University of Central Arkansas students and faculty expressed concern about a concealed carry bill during a town hall meeting hosted by the university’s English department on Monday.
Rep. Clarke Tucker and Rep. Charles Blake were on hand to listen to opinions and answer questions.
The proposal, HB 1249, would require public colleges or universities to allow concealed handguns — faculty and staff only — on school campuses. Republican Rep. Charlie Collins sponsored the bill and argues that it would help deter potential mass shooters.
On Feb. 2, the Arkansas House approved the proposal 71-22. Blake and Tucker voted against it, but it will now go before the Senate at 10 a.m. Wednesday.
Tucker said this is the third time that Collins has sponsored the bill. He said the first time it failed and the second time, back in 2013, colleges were given the option to opt out, leaving the decision at the local level.
“Every institution of higher education in Arkansas, has 100 percent, the last four years that this has been in effect, opted out every year,” he said. “I actually support the law as it is now.”
Blake said he continues to point out that the law already exists to allow the universities to decide.
“We are in a position now where we’re telling college presidents, board of trustees, people who we pay, people who we trust to our institutions, that we know more about safety and policy on their campus than they do and that’s just not a position that I’m comfortable being in.”
Katherine Willis, a professor at UCA, said UCA held a previous town meeting with Collins, which she described as “rough.”
“Many of us left the event quite frustrated,” she said. “Collins seems unwilling to listen. He has heard continuously from public universities all over the state in near-unanimous opposition to the bill, and yet he thinks he knows better than campus police, administrators, faculty, staff and students.”
Willis said she thinks the bill and Collins’s defense of deterrence is offensive to those who are highly trained and qualified to protect them, including the UCA Police Department.
“Furthermore, it runs counter to the kind of traditional conservative principles of local self-governance that one would otherwise expect Collins to support,” she said.
Willis said the town-hall style meeting was a way for everyone to gather together and express their concerns around the issue.
“I had called Rep. Clarke Tucker a couple of days before that meeting to express my opposition,” she said. “When he called me back, he asked if I thought there would be interest on campus in having legislators from a different point of view come to visit.”

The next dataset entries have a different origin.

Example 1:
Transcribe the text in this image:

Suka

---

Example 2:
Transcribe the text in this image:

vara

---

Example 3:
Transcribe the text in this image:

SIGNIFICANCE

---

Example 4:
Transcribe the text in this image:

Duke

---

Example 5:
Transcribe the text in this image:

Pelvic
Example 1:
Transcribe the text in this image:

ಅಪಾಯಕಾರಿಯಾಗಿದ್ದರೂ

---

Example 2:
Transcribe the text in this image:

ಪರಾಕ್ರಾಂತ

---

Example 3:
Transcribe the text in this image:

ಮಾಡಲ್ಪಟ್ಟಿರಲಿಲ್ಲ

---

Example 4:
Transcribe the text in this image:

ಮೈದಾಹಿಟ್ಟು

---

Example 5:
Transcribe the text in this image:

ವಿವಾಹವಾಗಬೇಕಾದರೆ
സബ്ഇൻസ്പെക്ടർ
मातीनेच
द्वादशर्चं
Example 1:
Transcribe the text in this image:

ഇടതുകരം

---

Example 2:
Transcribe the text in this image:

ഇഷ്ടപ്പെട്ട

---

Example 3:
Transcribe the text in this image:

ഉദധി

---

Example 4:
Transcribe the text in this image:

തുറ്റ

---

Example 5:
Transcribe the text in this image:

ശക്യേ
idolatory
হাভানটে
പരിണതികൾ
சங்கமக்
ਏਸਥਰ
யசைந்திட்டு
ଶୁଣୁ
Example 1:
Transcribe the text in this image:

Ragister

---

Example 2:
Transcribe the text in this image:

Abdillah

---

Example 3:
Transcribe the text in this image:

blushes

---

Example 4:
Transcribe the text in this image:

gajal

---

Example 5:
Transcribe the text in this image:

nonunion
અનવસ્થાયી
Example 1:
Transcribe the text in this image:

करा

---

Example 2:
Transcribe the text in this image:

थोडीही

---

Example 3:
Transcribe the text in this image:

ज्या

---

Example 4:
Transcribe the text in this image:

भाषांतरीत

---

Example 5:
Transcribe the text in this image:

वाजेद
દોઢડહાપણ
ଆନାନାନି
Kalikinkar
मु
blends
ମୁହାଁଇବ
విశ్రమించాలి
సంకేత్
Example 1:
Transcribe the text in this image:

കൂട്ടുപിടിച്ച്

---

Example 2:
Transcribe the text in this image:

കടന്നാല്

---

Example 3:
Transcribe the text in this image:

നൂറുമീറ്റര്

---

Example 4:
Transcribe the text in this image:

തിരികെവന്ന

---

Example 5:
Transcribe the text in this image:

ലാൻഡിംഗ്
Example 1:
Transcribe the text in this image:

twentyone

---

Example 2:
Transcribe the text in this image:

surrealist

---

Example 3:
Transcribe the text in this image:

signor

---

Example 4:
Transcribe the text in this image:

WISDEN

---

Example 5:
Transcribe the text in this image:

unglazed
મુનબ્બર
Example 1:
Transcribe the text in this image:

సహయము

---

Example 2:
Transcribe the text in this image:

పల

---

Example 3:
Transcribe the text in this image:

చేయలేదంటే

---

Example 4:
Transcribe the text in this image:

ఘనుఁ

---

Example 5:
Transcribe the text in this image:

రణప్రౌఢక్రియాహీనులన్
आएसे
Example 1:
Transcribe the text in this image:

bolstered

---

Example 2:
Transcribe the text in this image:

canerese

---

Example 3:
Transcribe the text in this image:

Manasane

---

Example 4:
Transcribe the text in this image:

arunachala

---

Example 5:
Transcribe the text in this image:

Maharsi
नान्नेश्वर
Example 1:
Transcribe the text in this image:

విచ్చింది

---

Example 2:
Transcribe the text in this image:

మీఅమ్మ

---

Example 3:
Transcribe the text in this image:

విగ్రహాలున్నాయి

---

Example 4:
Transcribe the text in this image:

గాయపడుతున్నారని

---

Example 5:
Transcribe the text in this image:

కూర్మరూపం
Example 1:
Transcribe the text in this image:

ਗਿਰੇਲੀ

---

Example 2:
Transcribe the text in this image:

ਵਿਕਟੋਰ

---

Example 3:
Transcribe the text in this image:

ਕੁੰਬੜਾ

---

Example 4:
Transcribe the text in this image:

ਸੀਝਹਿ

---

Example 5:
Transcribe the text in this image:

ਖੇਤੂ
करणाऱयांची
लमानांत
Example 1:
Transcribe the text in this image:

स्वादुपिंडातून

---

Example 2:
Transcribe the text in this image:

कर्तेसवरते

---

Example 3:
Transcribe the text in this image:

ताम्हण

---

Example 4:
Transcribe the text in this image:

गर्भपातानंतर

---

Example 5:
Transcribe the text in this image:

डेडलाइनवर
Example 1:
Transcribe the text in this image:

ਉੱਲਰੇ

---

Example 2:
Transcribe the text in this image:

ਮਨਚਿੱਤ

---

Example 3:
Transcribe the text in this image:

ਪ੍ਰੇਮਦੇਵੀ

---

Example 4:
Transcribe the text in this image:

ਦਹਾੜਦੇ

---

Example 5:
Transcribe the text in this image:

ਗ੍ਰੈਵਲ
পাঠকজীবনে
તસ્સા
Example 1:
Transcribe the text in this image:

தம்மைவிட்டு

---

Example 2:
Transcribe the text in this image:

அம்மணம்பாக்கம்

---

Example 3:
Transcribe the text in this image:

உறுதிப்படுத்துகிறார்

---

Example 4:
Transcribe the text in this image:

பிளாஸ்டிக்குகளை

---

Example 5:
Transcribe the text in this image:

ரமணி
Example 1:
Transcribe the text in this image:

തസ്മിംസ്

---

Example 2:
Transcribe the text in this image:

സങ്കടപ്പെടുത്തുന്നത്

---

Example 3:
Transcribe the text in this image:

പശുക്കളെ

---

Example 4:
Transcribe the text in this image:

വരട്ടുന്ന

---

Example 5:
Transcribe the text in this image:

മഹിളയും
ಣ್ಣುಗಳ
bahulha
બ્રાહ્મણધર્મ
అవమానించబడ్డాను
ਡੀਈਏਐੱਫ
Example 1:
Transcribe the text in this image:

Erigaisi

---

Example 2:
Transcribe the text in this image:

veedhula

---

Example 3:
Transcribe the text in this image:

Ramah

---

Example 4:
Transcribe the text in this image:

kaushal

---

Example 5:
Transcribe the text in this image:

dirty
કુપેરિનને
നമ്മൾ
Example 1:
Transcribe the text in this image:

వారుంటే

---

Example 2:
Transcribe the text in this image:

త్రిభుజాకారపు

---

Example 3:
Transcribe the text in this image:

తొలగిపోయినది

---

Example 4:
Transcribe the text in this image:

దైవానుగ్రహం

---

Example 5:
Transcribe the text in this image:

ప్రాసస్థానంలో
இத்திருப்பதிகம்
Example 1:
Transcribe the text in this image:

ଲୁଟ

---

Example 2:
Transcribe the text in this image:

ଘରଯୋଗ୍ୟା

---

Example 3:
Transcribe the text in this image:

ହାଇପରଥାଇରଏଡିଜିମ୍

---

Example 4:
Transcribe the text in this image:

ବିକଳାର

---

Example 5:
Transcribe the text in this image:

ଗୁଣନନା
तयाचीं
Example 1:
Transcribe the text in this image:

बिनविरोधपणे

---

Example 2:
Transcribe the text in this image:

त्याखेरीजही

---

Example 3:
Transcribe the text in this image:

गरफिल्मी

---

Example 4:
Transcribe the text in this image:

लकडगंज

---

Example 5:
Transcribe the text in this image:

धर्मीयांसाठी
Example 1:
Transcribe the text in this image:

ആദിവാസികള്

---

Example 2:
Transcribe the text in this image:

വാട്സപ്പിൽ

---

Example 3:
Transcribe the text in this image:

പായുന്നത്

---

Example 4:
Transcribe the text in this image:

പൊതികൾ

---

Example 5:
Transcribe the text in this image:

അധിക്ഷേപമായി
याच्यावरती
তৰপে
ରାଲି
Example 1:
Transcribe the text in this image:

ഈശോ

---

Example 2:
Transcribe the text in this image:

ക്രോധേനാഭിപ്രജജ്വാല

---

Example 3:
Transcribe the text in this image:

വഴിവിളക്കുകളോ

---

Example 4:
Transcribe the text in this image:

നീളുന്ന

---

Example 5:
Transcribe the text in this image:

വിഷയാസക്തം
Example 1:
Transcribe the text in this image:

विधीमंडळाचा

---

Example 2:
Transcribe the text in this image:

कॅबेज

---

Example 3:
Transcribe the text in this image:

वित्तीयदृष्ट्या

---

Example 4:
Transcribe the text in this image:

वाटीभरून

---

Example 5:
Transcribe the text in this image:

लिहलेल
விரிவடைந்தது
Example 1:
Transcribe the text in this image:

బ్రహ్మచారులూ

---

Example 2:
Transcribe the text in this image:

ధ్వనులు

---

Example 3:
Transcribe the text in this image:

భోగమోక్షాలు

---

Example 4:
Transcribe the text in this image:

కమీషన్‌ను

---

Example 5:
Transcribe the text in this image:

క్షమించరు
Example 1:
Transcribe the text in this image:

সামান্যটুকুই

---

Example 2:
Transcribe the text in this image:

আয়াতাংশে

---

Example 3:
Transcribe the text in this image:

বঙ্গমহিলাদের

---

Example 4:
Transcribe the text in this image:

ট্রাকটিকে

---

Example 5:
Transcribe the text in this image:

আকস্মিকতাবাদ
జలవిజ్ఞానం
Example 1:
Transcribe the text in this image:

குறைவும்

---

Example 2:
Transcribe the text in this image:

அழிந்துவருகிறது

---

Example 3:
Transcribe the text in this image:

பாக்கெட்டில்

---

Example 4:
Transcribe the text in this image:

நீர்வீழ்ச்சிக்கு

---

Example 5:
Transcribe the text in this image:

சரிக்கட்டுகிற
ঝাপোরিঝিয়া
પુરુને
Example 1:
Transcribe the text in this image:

Willis said they were crunched for time, but because the Senate hadn’t deliberated yet, decided to set it up anyway.
“[Monday’s] town hall was proposed because of substantial concerns on the part of the campus community that the state legislature was basically ignoring the voices of those most directly affected by the bill,” she said. “Rep. Collins’s attitude here and the passage of the bill through the House have made that clear.”
Willis said Reps. Blake and Tucker were able to answer questions honestly and clearly and both gave helpful suggestions of how to continue sharing concerns.
“I have heard from many people that they appreciated the discussion and were glad to have a second opportunity to explain their views,” she said. “Overall, it was an excellent demonstration of civil, democratic exchange. Even if the bill passes, I know I’m proud of how active and engaged our campus community is.”
In a statement, UCA President Houston Davis said he is against the mandatory requirements and the option should remain with the schools.
“The safety and security of our faculty, staff, students and visitors are of paramount important to all of us at the University of Central Arkansas,” Davis said. “We agree with Gov. Hutchinson and support the current law that grants an institution’s governing body the right to decide whether to allow the carrying of guns on campus.”
He said all of UCA’s 28 full-time police officers have all received Rapid Response Training — a specialized, integrated training on police response in emergency situations.
“We value the right as a university to determine what is best when it comes to the safety of our campus,” Davis said.
Many from the UCA community plan to show up Wednesday at the Capitol to protest the bill and let the Senate hear their voices.